Tudo isso tem a ver com a exclusão da violência estrutural e também com a violência cultural que, por exemplo, precisa de ter ações na área do sistema educacional. Temos educação que não educa para a cidadania, que não compromete o cidadão com as coisas públicas. Nós precisamos de reformas estruturais no âmbito do sistema de justiça, na questão da política econômica, de impostos, em relação à divida pública. São questões que precisam de medidas legislativas, de reformas estruturais, institucionais. Uma série de reformas que o Brasil não fez, inclusive durante os governos chamados progressistas e de esquerda. Preferiram trabalhar com políticas incrementais no momento em que a economia mundial estava muito boa. O Brasil estava bem por causa da comodites e não enfrentou a violência estrutural e a violência cultural da nossa sociedade. Por isso, que talvez, estamos num período de marcha ré…Tem a ver com política de governo e com a própria sociedade. Nossa cultura, por exemplo religiosa está cada vez mais uma religião voltada para o individualismo, não está preocupada com as questões comunitárias, com a exclusão do outro, com miséria do outro. Até no campo religioso, temos tendência de religiões (cristãs) elitistas, criminalizadoras, violentas, excludentes.

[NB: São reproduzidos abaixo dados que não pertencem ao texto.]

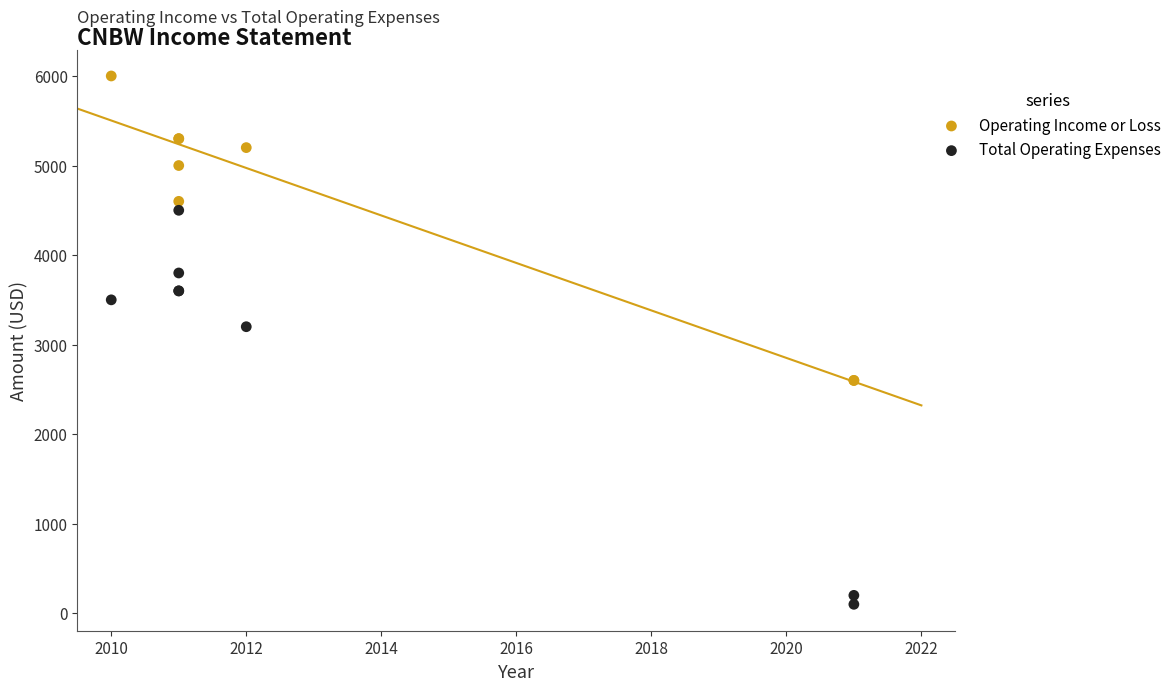

Which series reaches the maximum Y coordinate?

Operating Income or Loss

13 – Quais são as principais falhas do sistema prisional no Brasil?
Nosso sistema prisional não funciona, é altamente caro, oneroso, com altíssimas taxas de reincidência. Não cumpre sua função nem constitucional e nem social. Existem modelos alternativos que não resolvem o problema como o modelo APAC, porque trabalha na mesma lógica de encarceramento. Apesar de ser um modelo que ajuda na recuperação daqueles que estão lá, ele colabora para o adensamento de todo o modelo mais amplo que continua punindo e prendendo. Então, não é com medidas pontuais que vamos resolver o problema prisional. Ele precisa ser reformado. Em todo mundo, prisão, que é algo muito caro e cujas taxas de reincidência também são altas, é restrita para quem oferece risco social. Para todos os demais, deve-se trabalhar com penas e medidas alternativas, com políticas de prevenção que são mais baratas e são muito mais efetivas.
14 – Liberar o uso de armas para a população pode aumentar a violência e com isso o número de pessoas presas. Ainda existe o interesse em privatizar o sistema prisional?

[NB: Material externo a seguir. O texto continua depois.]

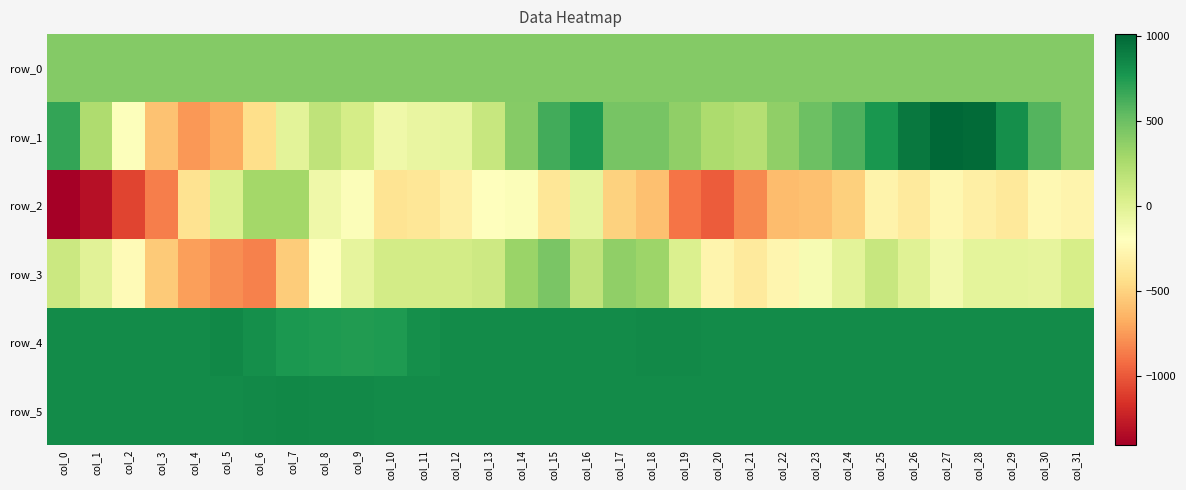

What is the spread (max minus min) of values at col_27?

1275.0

Numa tendência de um Estado autoritário e penal, a indústria do preso tende a aumentar. Como o Estado não dá conta de manter o sistema prisional que é caro, a melhor forma é privatizá-lo porque aí você transfere para iniciativa privada um custo que o Estado teria que fazer de imediato – construir prisão, selecionar agente prisional etc. Uma das formas de controle social é aumentar as penas e as prisões. Isso vai ser feito num governo mais autoritário em relação a movimentos sociais. Como o sistema prisional brasileiro é o terceiro maior do mundo e está superlotado, não cabe mais gente, a tendência é transferir para a iniciativa privada, que não tem ônus nenhum só bônus. A verdadeira indústria do preso.
Robson Sávio – Professor, filósofo, doutor em Ciências Sociais; mestre em Administração Pública e especialista em Estudos de Criminalidade e Segurança Pública.